Hint: Refer to the penalty parameter of the LogisticRegression class. You may need to increase the maximum number of iterations from the default value of max_iter = 100 for convergence.

Part C: Database queries [15 pts]

Query the database to identify the model with the highest validation score.

  • Print the id of the best model and the corresponding test score, like so:

    Best model id: ...
    Best validation score: ...

    where the ... are placeholders for your solution from the database query.

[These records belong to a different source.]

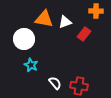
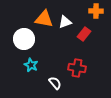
red cross: moved 2 px left, 18 px up
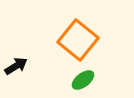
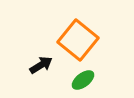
black arrow: moved 25 px right, 1 px up
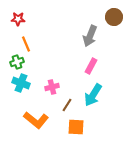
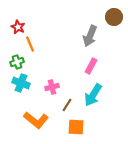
red star: moved 8 px down; rotated 24 degrees clockwise
orange line: moved 4 px right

  • Print the feature names and the corresponding coefficients of that model, like so:
    feature1: 8.673
    feature2: 0.24
    ...
    where feature1/2 are the feature names followed by the coefficient value.
  • Use the coefficients extracted from the best model to reproduce the test score (accuracy) of the best performing model (as stored in the database).
    • Hint: You should be able to achieve this by overwriting the relevant variables in a new LogisticRegression object, i.e. there is no need write your own formula to generate individual predictions (you are welcome to do this if you want). You will need to run a dummy fit on this object before you are able to manually overwrite the relevant variables.
    • Remarks: This problem demonstrates a simple scenario in which someone with access to your database can easily reproduce your results.

Note: Remember to **close the database** when you are done!

Deliverables summary

In summary, for Problem 2, your deliverables are as follow:

  • regression.sqlite: Database of logistic regression models.
  • P2.py: File containing all the code you have written for Problem 2.

Congratulations! You have completed the final homework for this course!